The college and pro football seasons are underway and what have we learned?
The Steelers can lead their AFC North Division at 1-0 despite not scoring a single touchdown so far in the regular season, largely reminiscent of this preseason and last year.
This is because, for all its customary hype, the AFC North is weak.
Cleveland always seems to have key injuries or under-performing healthy players.
Cincinnati is trying to win with a suspect offensive line, no marquee running backs and a shortage of wide receivers. Under those circumstances, it doesn’t matter how much you pay your star quarterback.
And the mighty Baltimore Ravens have a quarterback who continues to come up small in big games. The Ravens would seem to be the best of a bad lot – someone has to win this division.
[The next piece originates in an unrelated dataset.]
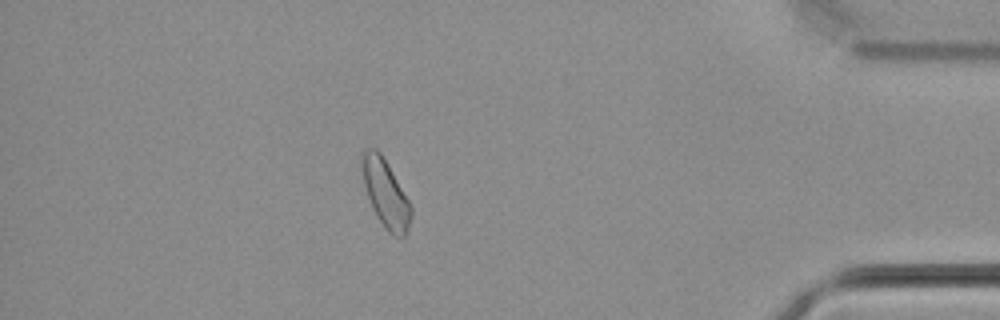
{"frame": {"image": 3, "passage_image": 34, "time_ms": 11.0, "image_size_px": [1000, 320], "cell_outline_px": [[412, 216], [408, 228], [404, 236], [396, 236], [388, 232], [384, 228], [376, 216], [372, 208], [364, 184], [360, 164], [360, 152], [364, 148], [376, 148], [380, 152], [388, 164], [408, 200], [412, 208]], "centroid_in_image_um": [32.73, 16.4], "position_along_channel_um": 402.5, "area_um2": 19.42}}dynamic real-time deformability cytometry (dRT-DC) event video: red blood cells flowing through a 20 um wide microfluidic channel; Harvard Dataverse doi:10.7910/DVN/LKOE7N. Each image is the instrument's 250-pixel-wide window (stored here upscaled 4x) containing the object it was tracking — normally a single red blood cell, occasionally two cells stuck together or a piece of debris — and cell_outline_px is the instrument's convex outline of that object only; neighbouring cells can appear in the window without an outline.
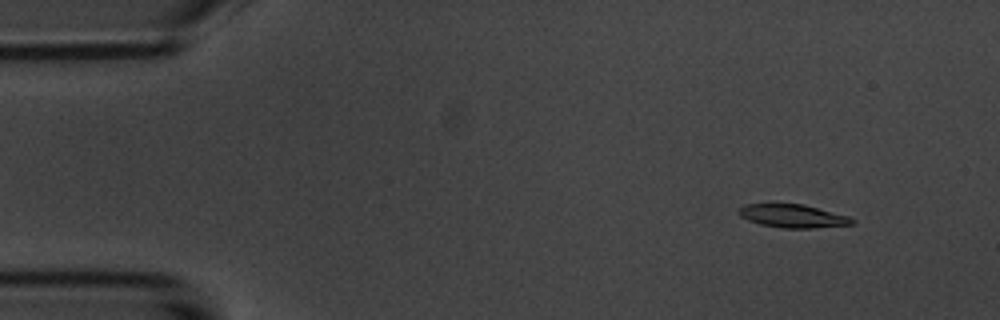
{"species": "common noctule bat (a hibernating species)", "species_latin": "Nyctalus noctula", "temperature_condition": "room temperature", "stored_images_in_passage": 6, "camera_frame_rate_fps": 3000, "um_per_image_px": 0.085, "animal": {"sex": "male", "body_mass_g": 20.1, "forearm_length_mm": 53.5}, "frame": {"image": 1, "passage_image": 2, "time_ms": 1.0, "image_size_px": [1000, 320], "cell_outline_px": [[856, 220], [852, 224], [812, 228], [780, 228], [760, 224], [748, 220], [740, 216], [736, 212], [744, 204], [804, 204], [848, 216]], "centroid_in_image_um": [67.36, 18.36], "position_along_channel_um": 17.6, "area_um2": 15.32}}
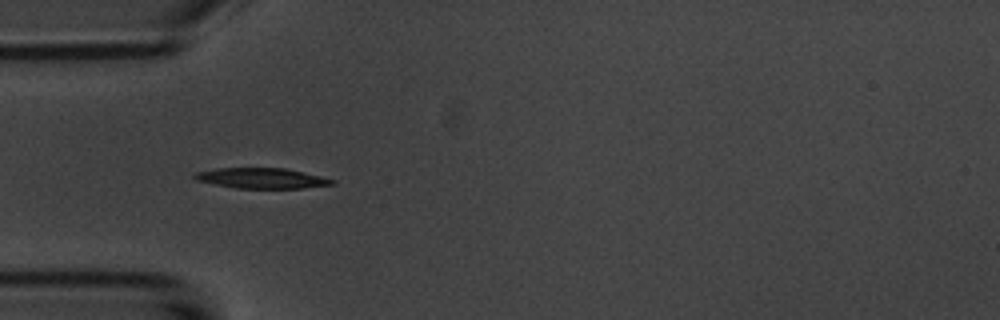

While Democrats rail about expanding abortion options, the NFL has aborted traditional kickoff rules, creating quite the unseemly mess in the process.
The “dynamic” kickoff has debuted, looking like the rules of Rugby, traditional American football and Australian rules football were thrown into a blender, along with a dash of rioting and mass panic.
The ‘dynamic” kickoff gives us a “landing zone” sounding like a mix of D-Day and Apollo moon missions. Kickers are background players and the majority of players line up watching each other from close range way down the field. Mostly, it’s confusing and unproductive, which typifies the NFL circa 2024. Throw this into the don’t-just-stand-there-do-something, stupid, bin of thought.
The good news for me is I waste precious little time watching NFL games these days, not wanting to be assaulted with the combination Woke and pop culture (is Taylor here????????) indoctrination the broadcasts have become
I do try to watch college football, but that is becoming a challenge, too.
This week’s AP poll has Southeastern Conference teams in six of the top seven spots, a record for one conference in the 88 years the poll has been conducted.
It starts at the top with Georgia and has a seeming powerhouse Texas team second.
As for the Big Ten, Ohio State, which spent the offseason transferring in talent, is third, and Penn State, a narrow winner over Bowling Green Saturday, is eighth.
The less-than-spectacular play of Ohio State so far, and Michigan’s pounding by Texas, suggest Penn State might not be doomed to its customary losses to Ohio State and Michigan. Then again, that tight Bowling Green win for Penn State might indicate the history continues.
At least Notre Dame managed to gag one early, inexplicably losing to 28.5-point underdog Northern Illinois, and hopefully preventing the Fighting Irish from slipping into the playoffs with a schedule long on opposition like Sisters of the Poor and School for the Blind.
Another disconcerting aspect of college sports in general, and football specifically, is the presence of Name, Image and Likeness (NIL) millionaires in the games. If I wanted to watch semipro football I’d just settle for UFL games.
But, I’m watching Texas pummel Michigan early Saturday and there’s a Dr. Pepper commercial — one of their Fansville efforts — featuring Texas quarterback Quinn Ewers. Ewers is reported to be earning $1.7 million annually in NIL money.
Even worse, his backup quarterback at Texas, Arch Manning, is raking in $3.1 million in NIL money each year. As Hunter Biden discovered, there’s money in a last name. Just pay the taxes.
Finally, we come to analytics that have come to dominate football, and other sports.
Some guys sat around with their computers analyzing optimum strategy and too many coaches blindly follow the data.
There was an interesting discussion of this on a CBS postgame show Sunday from a panel that included former Steelers coach Bill Cowher.
First, the larger the number of samples in a statistical study, the more accurate the results should be. If you have, say, 1,000 outcomes and the preferred strategy works 70 percent of the time, that’s 700 successes, but also 300 failures.
What bugs me, and apparently Cowher, too, is that some of the failures are more costly than others, and some of the successes are less meaningful.
You face fourth-and-two at your own 30-yard line. Even if you go for it and make the first down, most often you need many more successes to have it pay off in the form of points.
But, if you fail, the other team is poised to score, in many cases without advancing the ball an inch.
Analytics also fail to take into consideration that the games are played by humans, with all the attendant influences of emotion. Success produces confidence and momentum. Failures produce uncertainty and fear. Things can snowball, in either direction, based on that one chance taken
Cowher, and at least one other member of the panel, preferred to have coaches make decisions based on feel in the moment – confidence in their team’s ability to make the play at that given time, not in the other 999 or more chances of the large sample.
I think the panelists hit the nail on the head when they said over-reliance on analytics is widespread largely because it gives failing coaches an out. It didn’t work, but, hey, they were just following the analytics.
My own personal analytics indicate I’ll be watching more Major League Baseball this month and next, and a lot less college and pro football.